WHAT YOU HAVE TO DO: In the answer, every entry must appear exactly as given.

THE DATA:
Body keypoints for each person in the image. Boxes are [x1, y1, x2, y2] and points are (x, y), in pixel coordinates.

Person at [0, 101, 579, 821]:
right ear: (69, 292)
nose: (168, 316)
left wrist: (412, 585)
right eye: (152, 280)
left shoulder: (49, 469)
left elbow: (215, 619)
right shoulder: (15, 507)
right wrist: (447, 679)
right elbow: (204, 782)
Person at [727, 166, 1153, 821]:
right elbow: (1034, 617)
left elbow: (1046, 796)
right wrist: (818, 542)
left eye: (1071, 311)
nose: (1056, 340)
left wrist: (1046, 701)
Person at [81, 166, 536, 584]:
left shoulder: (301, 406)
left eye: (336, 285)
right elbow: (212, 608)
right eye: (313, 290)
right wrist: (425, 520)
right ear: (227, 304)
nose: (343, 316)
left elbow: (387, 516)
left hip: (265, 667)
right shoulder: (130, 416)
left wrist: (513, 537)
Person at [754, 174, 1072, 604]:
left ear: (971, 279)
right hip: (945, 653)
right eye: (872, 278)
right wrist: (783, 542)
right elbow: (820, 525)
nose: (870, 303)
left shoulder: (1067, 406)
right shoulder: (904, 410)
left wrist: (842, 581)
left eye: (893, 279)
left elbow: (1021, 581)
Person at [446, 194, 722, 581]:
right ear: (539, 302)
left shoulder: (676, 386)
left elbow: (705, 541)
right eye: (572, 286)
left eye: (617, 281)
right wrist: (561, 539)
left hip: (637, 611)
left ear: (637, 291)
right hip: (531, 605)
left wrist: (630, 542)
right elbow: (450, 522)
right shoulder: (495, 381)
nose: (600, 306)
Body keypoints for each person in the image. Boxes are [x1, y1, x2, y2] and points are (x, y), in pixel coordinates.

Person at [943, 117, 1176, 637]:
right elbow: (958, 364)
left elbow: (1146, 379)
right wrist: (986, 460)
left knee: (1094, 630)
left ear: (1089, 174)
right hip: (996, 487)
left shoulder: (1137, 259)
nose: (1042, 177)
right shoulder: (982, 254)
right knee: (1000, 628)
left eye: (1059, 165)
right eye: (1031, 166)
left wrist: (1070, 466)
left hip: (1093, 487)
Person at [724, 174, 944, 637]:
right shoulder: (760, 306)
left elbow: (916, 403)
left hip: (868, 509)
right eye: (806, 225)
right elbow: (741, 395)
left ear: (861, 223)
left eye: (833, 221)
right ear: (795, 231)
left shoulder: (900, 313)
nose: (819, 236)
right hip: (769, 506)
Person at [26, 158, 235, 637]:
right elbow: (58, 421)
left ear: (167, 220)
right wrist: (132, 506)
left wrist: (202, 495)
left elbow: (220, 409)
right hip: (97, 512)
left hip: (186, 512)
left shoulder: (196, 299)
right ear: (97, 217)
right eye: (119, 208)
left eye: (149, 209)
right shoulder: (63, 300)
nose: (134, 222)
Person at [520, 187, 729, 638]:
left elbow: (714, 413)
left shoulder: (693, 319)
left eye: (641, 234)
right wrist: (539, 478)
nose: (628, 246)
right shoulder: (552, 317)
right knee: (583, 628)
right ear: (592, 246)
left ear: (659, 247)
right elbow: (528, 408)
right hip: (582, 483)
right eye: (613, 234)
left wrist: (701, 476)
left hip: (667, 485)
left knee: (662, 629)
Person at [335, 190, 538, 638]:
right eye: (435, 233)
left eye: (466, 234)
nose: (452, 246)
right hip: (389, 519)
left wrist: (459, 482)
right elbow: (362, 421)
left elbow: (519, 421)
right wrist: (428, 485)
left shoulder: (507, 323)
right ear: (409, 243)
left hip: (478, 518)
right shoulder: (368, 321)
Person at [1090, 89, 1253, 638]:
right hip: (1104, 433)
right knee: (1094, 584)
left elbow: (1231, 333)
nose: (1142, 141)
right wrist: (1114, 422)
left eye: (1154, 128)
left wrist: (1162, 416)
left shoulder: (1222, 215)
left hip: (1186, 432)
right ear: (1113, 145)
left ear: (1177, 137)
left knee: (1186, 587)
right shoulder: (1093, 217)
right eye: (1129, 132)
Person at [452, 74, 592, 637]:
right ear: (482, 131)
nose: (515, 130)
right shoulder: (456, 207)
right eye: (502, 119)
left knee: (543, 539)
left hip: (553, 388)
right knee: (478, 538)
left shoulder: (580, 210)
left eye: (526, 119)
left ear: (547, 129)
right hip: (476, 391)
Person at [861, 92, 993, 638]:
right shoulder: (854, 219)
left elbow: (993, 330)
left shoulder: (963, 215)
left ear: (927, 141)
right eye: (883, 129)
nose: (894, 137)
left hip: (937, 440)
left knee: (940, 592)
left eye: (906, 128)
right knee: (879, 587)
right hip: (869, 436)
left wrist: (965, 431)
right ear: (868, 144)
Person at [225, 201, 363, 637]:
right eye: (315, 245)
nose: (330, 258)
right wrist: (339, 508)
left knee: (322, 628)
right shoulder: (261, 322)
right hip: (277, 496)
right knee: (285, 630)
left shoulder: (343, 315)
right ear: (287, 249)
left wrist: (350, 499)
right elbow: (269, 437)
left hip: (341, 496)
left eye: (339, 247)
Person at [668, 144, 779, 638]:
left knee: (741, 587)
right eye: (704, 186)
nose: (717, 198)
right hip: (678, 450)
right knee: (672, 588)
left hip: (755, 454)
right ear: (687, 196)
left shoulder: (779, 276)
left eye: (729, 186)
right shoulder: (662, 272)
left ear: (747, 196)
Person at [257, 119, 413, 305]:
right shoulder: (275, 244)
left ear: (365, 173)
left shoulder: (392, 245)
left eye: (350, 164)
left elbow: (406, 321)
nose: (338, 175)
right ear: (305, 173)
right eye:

WRITTEN ANSWER:
Body keypoints for each person in the image. Boxes are [x1, y1, x2, y2] and points are (x, y), in pixel coordinates.

Person at [0, 101, 579, 821]:
right ear: (69, 292)
nose: (168, 316)
left wrist: (412, 585)
right eye: (152, 280)
left shoulder: (49, 469)
left elbow: (215, 619)
right shoulder: (15, 507)
right wrist: (447, 679)
right elbow: (204, 782)
Person at [727, 166, 1153, 821]:
right elbow: (1034, 617)
left elbow: (1046, 796)
right wrist: (818, 542)
left eye: (1071, 311)
nose: (1056, 340)
left wrist: (1046, 701)
Person at [81, 166, 536, 584]:
left shoulder: (301, 406)
left eye: (336, 285)
right elbow: (212, 608)
right eye: (313, 290)
right wrist: (425, 520)
right ear: (227, 304)
nose: (343, 316)
left elbow: (387, 516)
left hip: (265, 667)
right shoulder: (130, 416)
left wrist: (513, 537)
Person at [754, 174, 1072, 604]:
left ear: (971, 279)
right hip: (945, 653)
right eye: (872, 278)
right wrist: (783, 542)
right elbow: (820, 525)
nose: (870, 303)
left shoulder: (1067, 406)
right shoulder: (904, 410)
left wrist: (842, 581)
left eye: (893, 279)
left elbow: (1021, 581)
Person at [446, 194, 722, 581]:
right ear: (539, 302)
left shoulder: (676, 386)
left elbow: (705, 541)
right eye: (572, 286)
left eye: (617, 281)
right wrist: (561, 539)
left hip: (637, 611)
left ear: (637, 291)
right hip: (531, 605)
left wrist: (630, 542)
right elbow: (450, 522)
right shoulder: (495, 381)
nose: (600, 306)
Body keypoints for each person in the image. Boxes are [x1, y1, x2, y2] and points are (x, y), in pixel coordinates.

Person at [943, 117, 1176, 637]:
right elbow: (958, 364)
left elbow: (1146, 379)
right wrist: (986, 460)
left knee: (1094, 630)
left ear: (1089, 174)
right hip: (996, 487)
left shoulder: (1137, 259)
nose: (1042, 177)
right shoulder: (982, 254)
right knee: (1000, 628)
left eye: (1059, 165)
right eye: (1031, 166)
left wrist: (1070, 466)
left hip: (1093, 487)
Person at [724, 174, 944, 637]:
right shoulder: (760, 306)
left elbow: (916, 403)
left hip: (868, 509)
right eye: (806, 225)
right elbow: (741, 395)
left ear: (861, 223)
left eye: (833, 221)
right ear: (795, 231)
left shoulder: (900, 313)
nose: (819, 236)
right hip: (769, 506)
Person at [26, 158, 235, 637]:
right elbow: (58, 421)
left ear: (167, 220)
right wrist: (132, 506)
left wrist: (202, 495)
left elbow: (220, 409)
right hip: (97, 512)
left hip: (186, 512)
left shoulder: (196, 299)
right ear: (97, 217)
right eye: (119, 208)
left eye: (149, 209)
right shoulder: (63, 300)
nose: (134, 222)
Person at [520, 187, 729, 638]:
left elbow: (714, 413)
left shoulder: (693, 319)
left eye: (641, 234)
right wrist: (539, 478)
nose: (628, 246)
right shoulder: (552, 317)
right knee: (583, 628)
right ear: (592, 246)
left ear: (659, 247)
right elbow: (528, 408)
right hip: (582, 483)
right eye: (613, 234)
left wrist: (701, 476)
left hip: (667, 485)
left knee: (662, 629)
Person at [335, 190, 538, 638]:
right eye: (435, 233)
left eye: (466, 234)
nose: (452, 246)
right hip: (389, 519)
left wrist: (459, 482)
right elbow: (362, 421)
left elbow: (519, 421)
right wrist: (428, 485)
left shoulder: (507, 323)
right ear: (409, 243)
left hip: (478, 518)
right shoulder: (368, 321)
Person at [1090, 89, 1253, 638]:
right hip: (1104, 433)
right knee: (1094, 584)
left elbow: (1231, 333)
nose: (1142, 141)
right wrist: (1114, 422)
left eye: (1154, 128)
left wrist: (1162, 416)
left shoulder: (1222, 215)
left hip: (1186, 432)
right ear: (1113, 145)
left ear: (1177, 137)
left knee: (1186, 587)
right shoulder: (1093, 217)
right eye: (1129, 132)
Person at [452, 74, 592, 637]:
right ear: (482, 131)
nose: (515, 130)
right shoulder: (456, 207)
right eye: (502, 119)
left knee: (543, 539)
left hip: (553, 388)
right knee: (478, 538)
left shoulder: (580, 210)
left eye: (526, 119)
left ear: (547, 129)
right hip: (476, 391)
Person at [861, 92, 993, 638]:
right shoulder: (854, 219)
left elbow: (993, 330)
left shoulder: (963, 215)
left ear: (927, 141)
right eye: (883, 129)
nose: (894, 137)
left hip: (937, 440)
left knee: (940, 592)
left eye: (906, 128)
right knee: (879, 587)
right hip: (869, 436)
left wrist: (965, 431)
right ear: (868, 144)
Person at [225, 201, 363, 637]:
right eye: (315, 245)
nose: (330, 258)
right wrist: (339, 508)
left knee: (322, 628)
right shoulder: (261, 322)
right hip: (277, 496)
right knee: (285, 630)
left shoulder: (343, 315)
right ear: (287, 249)
left wrist: (350, 499)
right elbow: (269, 437)
left hip: (341, 496)
left eye: (339, 247)
Person at [668, 144, 779, 638]:
left knee: (741, 587)
right eye: (704, 186)
nose: (717, 198)
right hip: (678, 450)
right knee: (672, 588)
left hip: (755, 454)
right ear: (687, 196)
left shoulder: (779, 276)
left eye: (729, 186)
right shoulder: (662, 272)
left ear: (747, 196)
Person at [257, 119, 413, 305]:
right shoulder: (275, 244)
left ear: (365, 173)
left shoulder: (392, 245)
left eye: (350, 164)
left elbow: (406, 321)
nose: (338, 175)
right ear: (305, 173)
right eye:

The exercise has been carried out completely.